EXERCISE BRIEF: Search the data for the string "graag", and report each line where it is found.

━━━ RECORD EXCERPTS

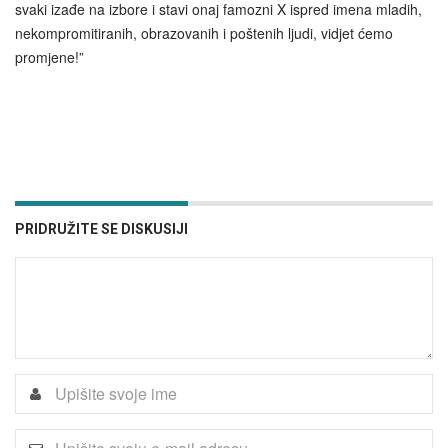
svaki izađe na izbore i stavi onaj famozni X ispred imena mladih,
nekompromitiranih, obrazovanih i poštenih ljudi, vidjet ćemo
promjene!”
PRIDRUŽITE SE DISKUSIJI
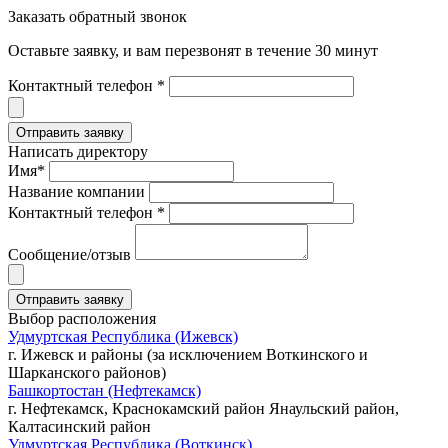
Заказать обратный звонок
Оставьте заявку, и вам перезвонят в течение 30 минут
Контактный телефон *
Написать директору
Имя*
Название компании
Контактный телефон *
Сообщение/отзыв
Выбор расположения
Удмуртская Республика (Ижевск)
г. Ижевск и районы (за исключением Воткинского и
Шарканского районов)
Башкортостан (Нефтекамск)
г. Нефтекамск, Краснокамский район Янаульский район,
Калтасинский район
Удмуртская Республика (Воткинск)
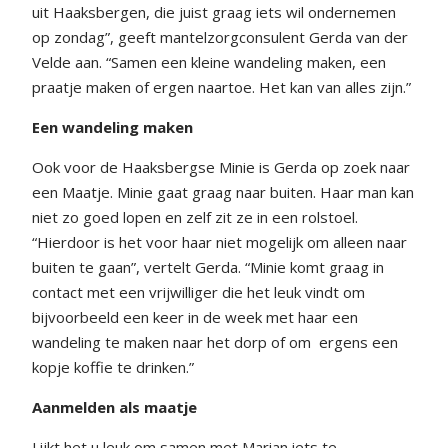
uit Haaksbergen, die juist graag iets wil ondernemen
op zondag”, geeft mantelzorgconsulent Gerda van der
Velde aan. “Samen een kleine wandeling maken, een
praatje maken of ergen naartoe. Het kan van alles zijn.”
Een wandeling maken
Ook voor de Haaksbergse Minie is Gerda op zoek naar
een Maatje. Minie gaat graag naar buiten. Haar man kan
niet zo goed lopen en zelf zit ze in een rolstoel.
“Hierdoor is het voor haar niet mogelijk om alleen naar
buiten te gaan”, vertelt Gerda. “Minie komt graag in
contact met een vrijwilliger die het leuk vindt om
bijvoorbeeld een keer in de week met haar een
wandeling te maken naar het dorp of om
ergens een
kopje koffie te drinken.”
Aanmelden als maatje
Lijkt het u leuk om samen met Marian iets te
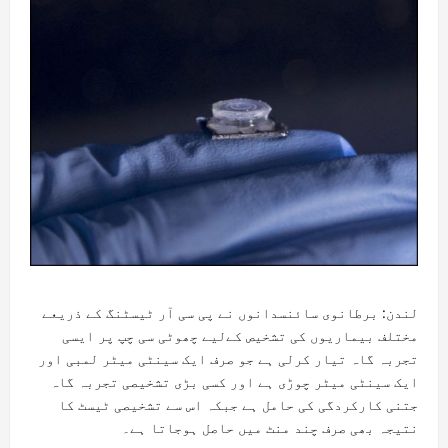
لندن: برطانوی سائنسدانوں نے پی سی آر ٹیسٹنگ کے ذریعے
مختلف بیماریوں کی تشخیص کےلیے چھوٹی سی چپ پر ایسی
تجربہ گاہ تیار کرلی ہے جو صرف ایک سینٹی میٹر لمبی اور
ایک سینٹی میٹر چوڑی ہے اور کسی بڑی تشخیصی تجربہ گاہ
جتنی کارکردگی کی حامل ہے جبکہ اس سے تشخیصی ٹیسٹ کا
نتیجہ بھی صرف چند منٹ میں حاصل ہوجاتا ہے۔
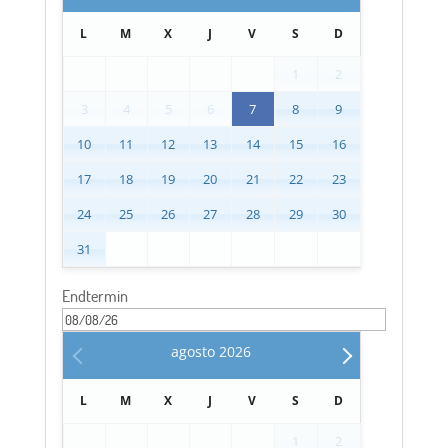
L
M
X
J
V
S
D
1
2
3
4
5
6
7
8
9
10
11
12
13
14
15
16
17
18
19
20
21
22
23
24
25
26
27
28
29
30
31
Endtermin
agosto
2026
L
M
X
J
V
S
D
1
2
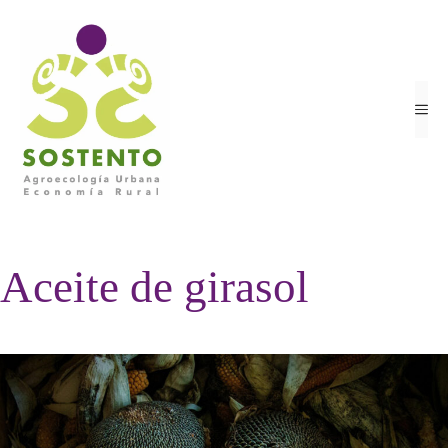
Saltar
al
contenido
ME
Aceite de girasol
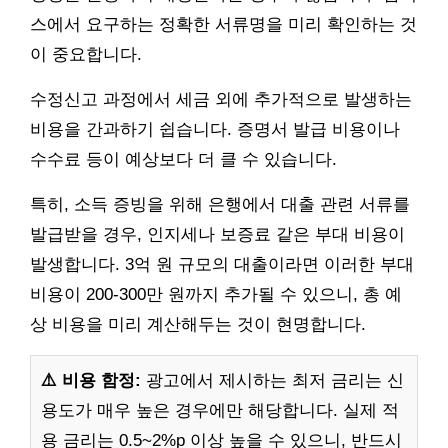
스에서 요구하는 정확한 서류명을 미리 확인하는 것
이 중요합니다.
수정신고 과정에서 세금 외에 추가적으로 발생하는
비용을 간과하기 쉽습니다. 증명서 발급 비용이나
수수료 등이 예상보다 더 클 수 있습니다.
특히, 소득 증빙을 위해 은행에서 대출 관련 서류를
발급받을 경우, 인지세나 보증료 같은 부대 비용이
발생합니다. 3억 원 규모의 대출이라면 이러한 부대
비용이 200-300만 원까지 추가될 수 있으니, 총 예
상 비용을 미리 계산해두는 것이 현명합니다.
⚠️ 비용 함정:
광고에서 제시하는 최저 금리는 신
용도가 매우 높은 경우에만 해당합니다. 실제 적
용 금리는 0.5~2%p 이상 높을 수 있으니, 반드시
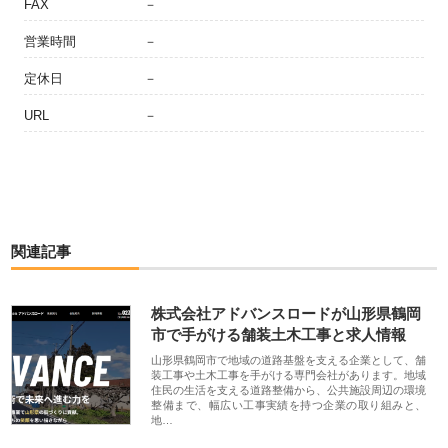
FAX
－
営業時間
－
定休日
－
URL
－
関連記事
株式会社アドバンスロードが山形県鶴岡
市で手がける舗装土木工事と求人情報
山形県鶴岡市で地域の道路基盤を支える企業として、舗
装工事や土木工事を手がける専門会社があります。地域
住民の生活を支える道路整備から、公共施設周辺の環境
整備まで、幅広い工事実績を持つ企業の取り組みと、
地…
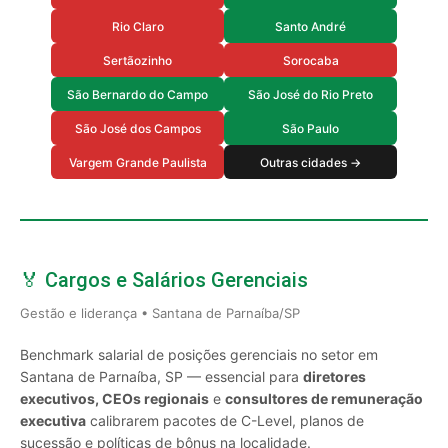
Rio Claro
Santo André
Sertãozinho
Sorocaba
São Bernardo do Campo
São José do Rio Preto
São José dos Campos
São Paulo
Vargem Grande Paulista
Outras cidades →
🏅 Cargos e Salários Gerenciais
Gestão e liderança • Santana de Parnaíba/SP
Benchmark salarial de posições gerenciais no setor em
Santana de Parnaíba, SP — essencial para
diretores
executivos, CEOs regionais
e
consultores de remuneração
executiva
calibrarem pacotes de C-Level, planos de
sucessão e políticas de bônus na localidade.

━━━━━━

EXERCISE OUTPUT:
uit Haaksbergen, die juist graag iets wil ondernemen
een Maatje. Minie gaat graag naar buiten. Haar man kan
buiten te gaan”, vertelt Gerda. “Minie komt graag in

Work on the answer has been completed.